PROMPT =>
Drop the pictures and extract exactly the lines from the one that contains "book: none [349,815,580,961]" through the end of the material.

DATA EXCERPT =>
■ ■ ■ ■ ■
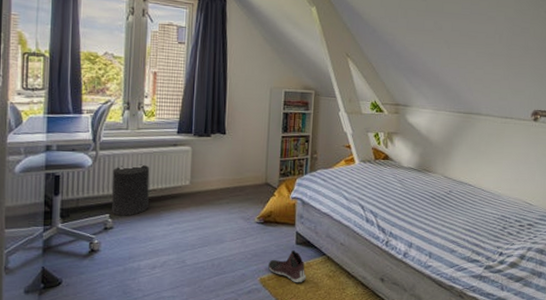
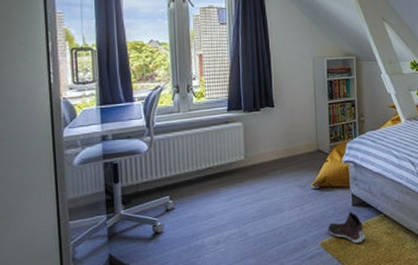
trash can: present [111,164,150,216] -> none [168,144,207,197]

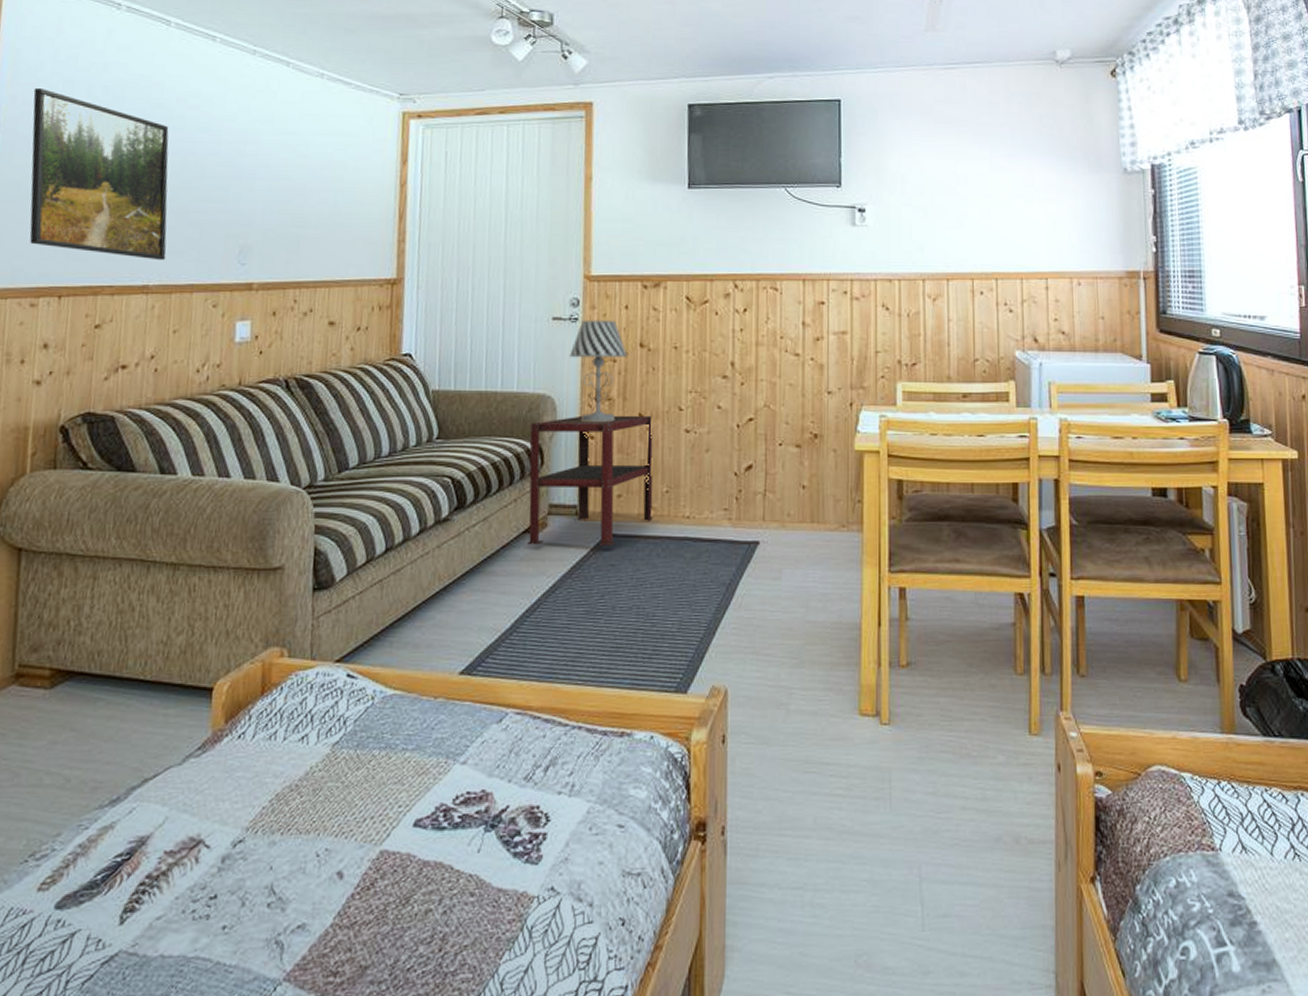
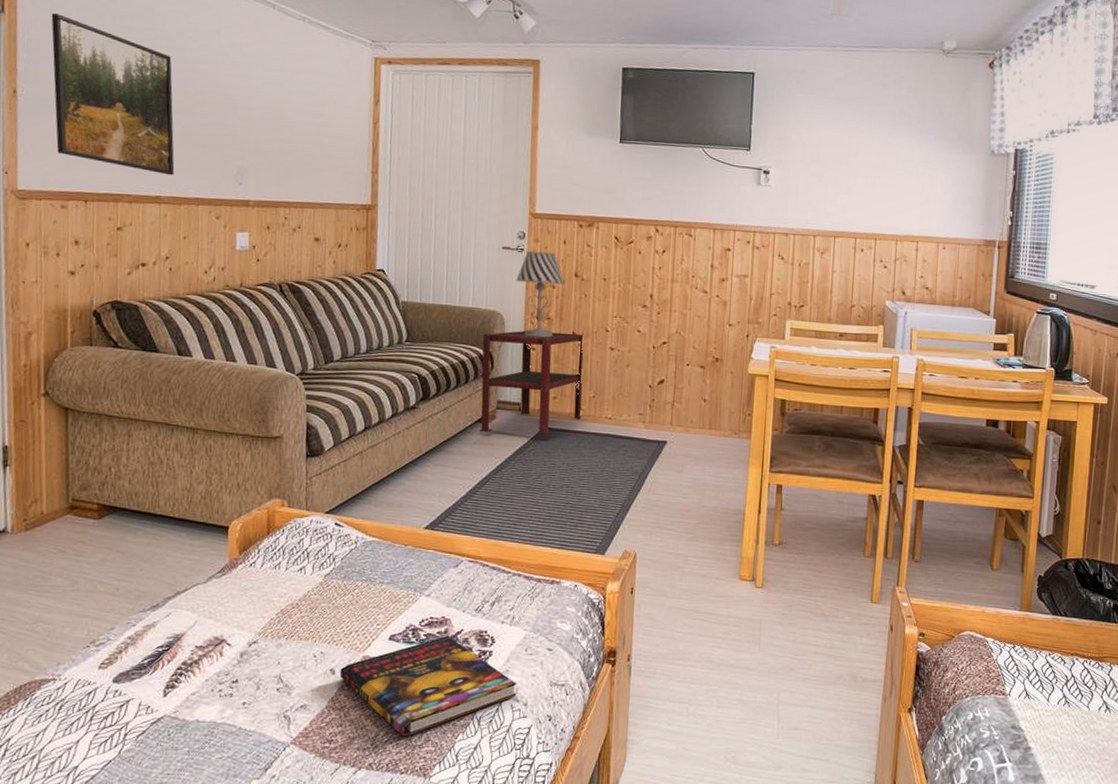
book: none [349,815,580,961] -> present [339,635,517,737]

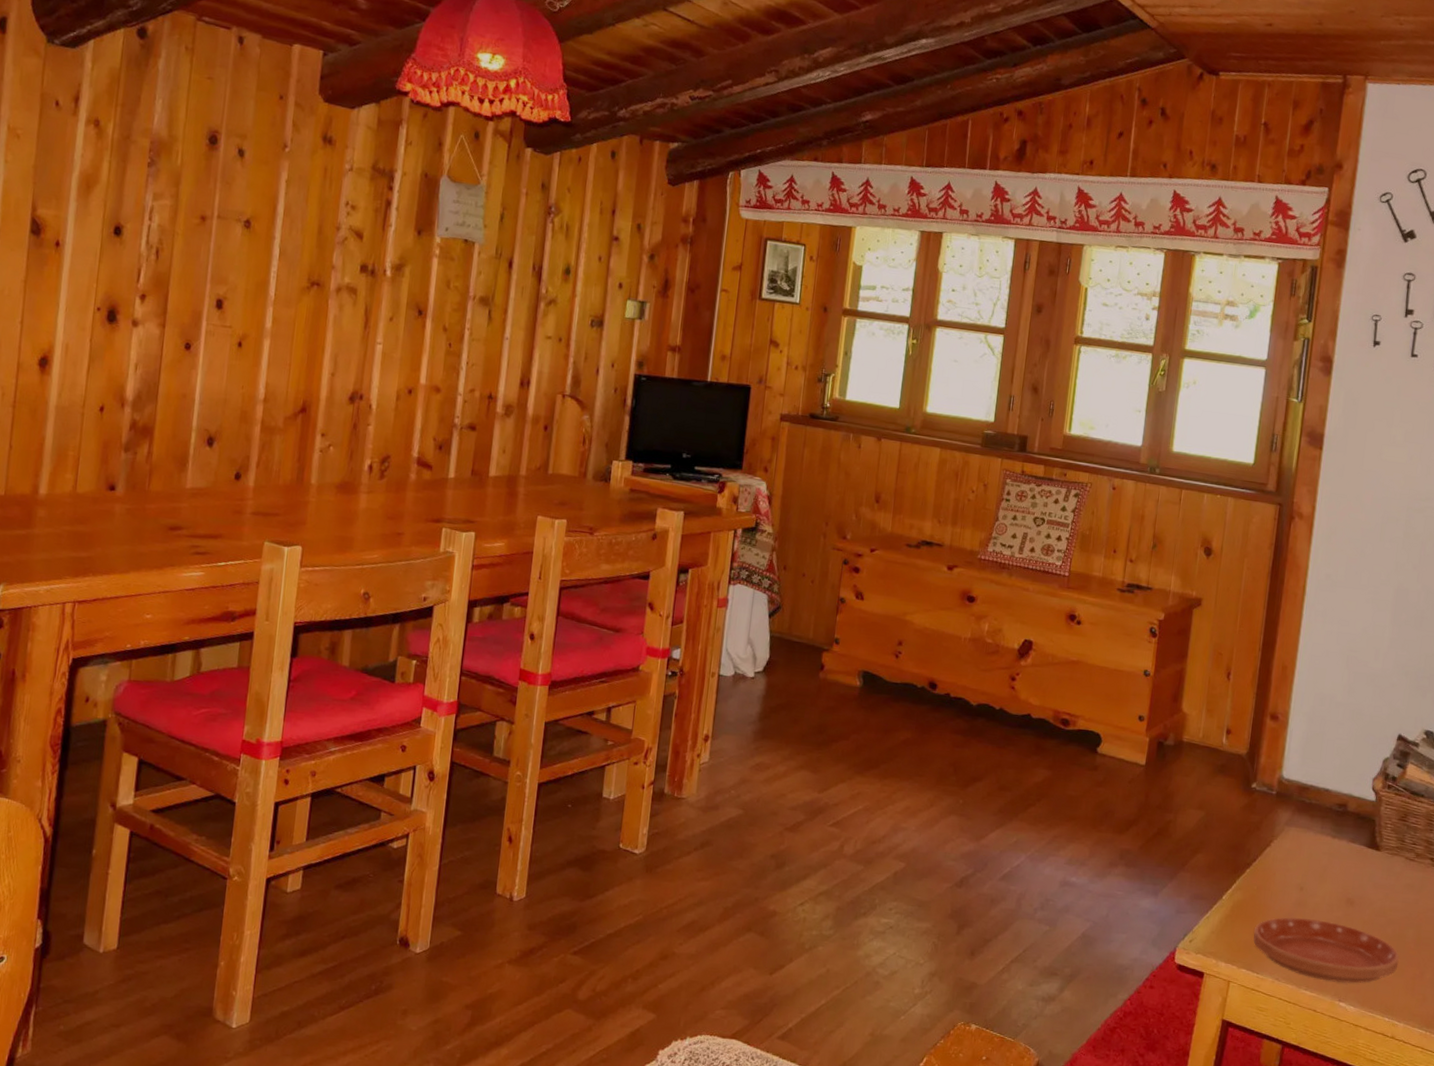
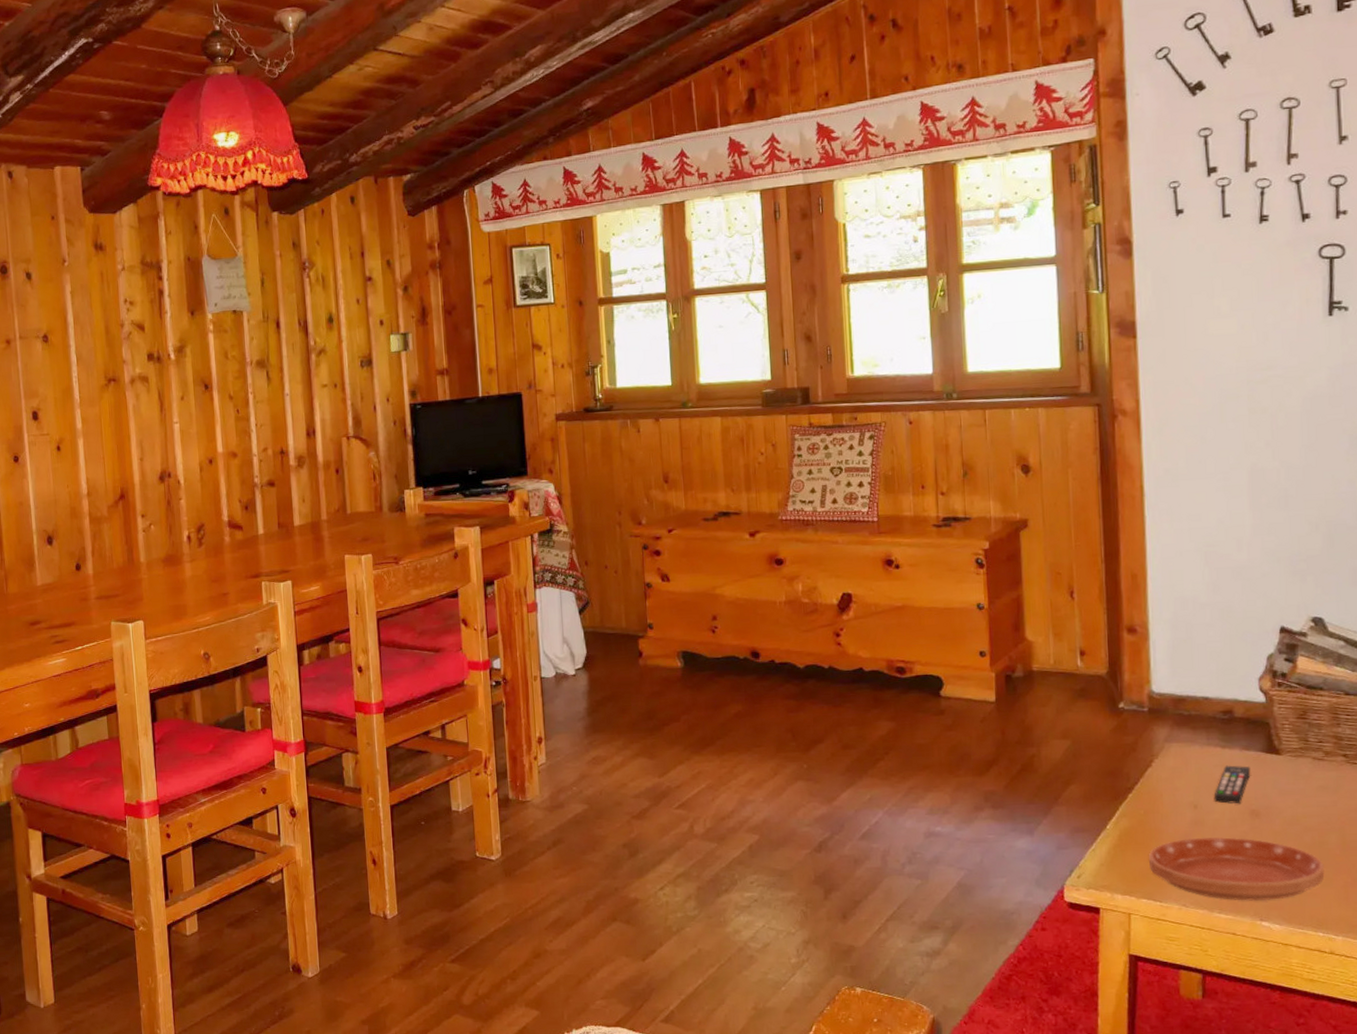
remote control: none [1318,854,1353,892] -> present [1213,765,1251,804]

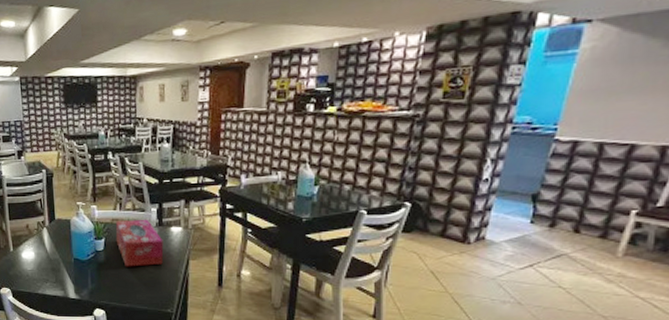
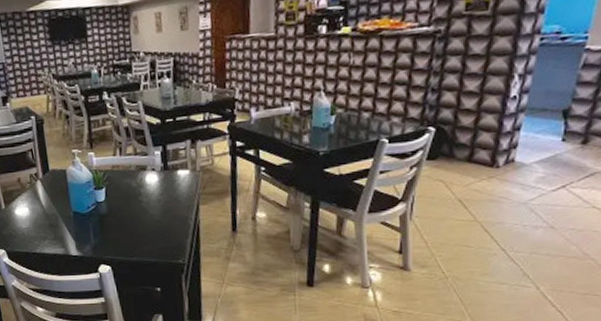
tissue box: present [116,220,164,267] -> none [117,164,171,218]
■ ■ ■ ■ ■
OUTPUT OF THE EXERCISE =>
book: none [349,815,580,961] -> present [339,635,517,737]

remote control: none [1318,854,1353,892] -> present [1213,765,1251,804]

tissue box: present [116,220,164,267] -> none [117,164,171,218]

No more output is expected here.